■ **EXTRACTED MATERIAL**:
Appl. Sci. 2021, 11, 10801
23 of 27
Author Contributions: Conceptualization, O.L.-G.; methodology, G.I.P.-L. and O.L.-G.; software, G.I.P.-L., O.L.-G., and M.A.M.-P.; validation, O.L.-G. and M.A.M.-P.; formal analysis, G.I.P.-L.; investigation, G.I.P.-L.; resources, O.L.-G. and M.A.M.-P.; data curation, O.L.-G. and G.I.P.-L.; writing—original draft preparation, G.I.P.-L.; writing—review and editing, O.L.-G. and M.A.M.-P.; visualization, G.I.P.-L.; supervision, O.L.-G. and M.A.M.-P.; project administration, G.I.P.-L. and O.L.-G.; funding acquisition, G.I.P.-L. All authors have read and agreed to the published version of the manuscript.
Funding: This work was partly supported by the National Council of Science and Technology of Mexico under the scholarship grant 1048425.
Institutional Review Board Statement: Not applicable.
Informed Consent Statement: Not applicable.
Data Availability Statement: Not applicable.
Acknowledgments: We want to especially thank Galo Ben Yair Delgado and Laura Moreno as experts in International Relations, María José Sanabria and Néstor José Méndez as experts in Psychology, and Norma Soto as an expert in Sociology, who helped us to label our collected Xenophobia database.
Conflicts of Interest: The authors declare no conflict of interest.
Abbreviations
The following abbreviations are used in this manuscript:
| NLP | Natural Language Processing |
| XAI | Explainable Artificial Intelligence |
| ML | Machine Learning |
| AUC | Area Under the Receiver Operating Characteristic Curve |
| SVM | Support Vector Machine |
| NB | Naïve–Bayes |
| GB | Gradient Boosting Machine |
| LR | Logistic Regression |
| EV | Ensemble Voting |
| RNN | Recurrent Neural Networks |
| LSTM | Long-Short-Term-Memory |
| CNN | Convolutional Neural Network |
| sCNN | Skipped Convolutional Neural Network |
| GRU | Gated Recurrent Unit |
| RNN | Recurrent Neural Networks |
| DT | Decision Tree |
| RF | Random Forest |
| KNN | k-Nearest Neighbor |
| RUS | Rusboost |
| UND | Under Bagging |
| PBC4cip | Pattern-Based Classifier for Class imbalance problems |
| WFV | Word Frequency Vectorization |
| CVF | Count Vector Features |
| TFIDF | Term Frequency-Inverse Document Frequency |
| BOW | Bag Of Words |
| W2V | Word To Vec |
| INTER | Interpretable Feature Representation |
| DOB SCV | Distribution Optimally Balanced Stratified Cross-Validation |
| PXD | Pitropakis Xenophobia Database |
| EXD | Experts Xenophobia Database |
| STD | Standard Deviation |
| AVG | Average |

■ **TASK OBJECTIVE**:
Word for word, write out all the lines shown above.

■ **TASK ANSWER**:
Appl. Sci. 2021, 11, 10801
23 of 27
Author Contributions: Conceptualization, O.L.-G.; methodology, G.I.P.-L. and O.L.-G.; software, G.I.P.-L., O.L.-G., and M.A.M.-P.; validation, O.L.-G. and M.A.M.-P.; formal analysis, G.I.P.-L.; investigation, G.I.P.-L.; resources, O.L.-G. and M.A.M.-P.; data curation, O.L.-G. and G.I.P.-L.; writing—original draft preparation, G.I.P.-L.; writing—review and editing, O.L.-G. and M.A.M.-P.; visualization, G.I.P.-L.; supervision, O.L.-G. and M.A.M.-P.; project administration, G.I.P.-L. and O.L.-G.; funding acquisition, G.I.P.-L. All authors have read and agreed to the published version of the manuscript.
Funding: This work was partly supported by the National Council of Science and Technology of Mexico under the scholarship grant 1048425.
Institutional Review Board Statement: Not applicable.
Informed Consent Statement: Not applicable.
Data Availability Statement: Not applicable.
Acknowledgments: We want to especially thank Galo Ben Yair Delgado and Laura Moreno as experts in International Relations, María José Sanabria and Néstor José Méndez as experts in Psychology, and Norma Soto as an expert in Sociology, who helped us to label our collected Xenophobia database.
Conflicts of Interest: The authors declare no conflict of interest.
Abbreviations
The following abbreviations are used in this manuscript:
| NLP | Natural Language Processing |
| XAI | Explainable Artificial Intelligence |
| ML | Machine Learning |
| AUC | Area Under the Receiver Operating Characteristic Curve |
| SVM | Support Vector Machine |
| NB | Naïve–Bayes |
| GB | Gradient Boosting Machine |
| LR | Logistic Regression |
| EV | Ensemble Voting |
| RNN | Recurrent Neural Networks |
| LSTM | Long-Short-Term-Memory |
| CNN | Convolutional Neural Network |
| sCNN | Skipped Convolutional Neural Network |
| GRU | Gated Recurrent Unit |
| RNN | Recurrent Neural Networks |
| DT | Decision Tree |
| RF | Random Forest |
| KNN | k-Nearest Neighbor |
| RUS | Rusboost |
| UND | Under Bagging |
| PBC4cip | Pattern-Based Classifier for Class imbalance problems |
| WFV | Word Frequency Vectorization |
| CVF | Count Vector Features |
| TFIDF | Term Frequency-Inverse Document Frequency |
| BOW | Bag Of Words |
| W2V | Word To Vec |
| INTER | Interpretable Feature Representation |
| DOB SCV | Distribution Optimally Balanced Stratified Cross-Validation |
| PXD | Pitropakis Xenophobia Database |
| EXD | Experts Xenophobia Database |
| STD | Standard Deviation |
| AVG | Average |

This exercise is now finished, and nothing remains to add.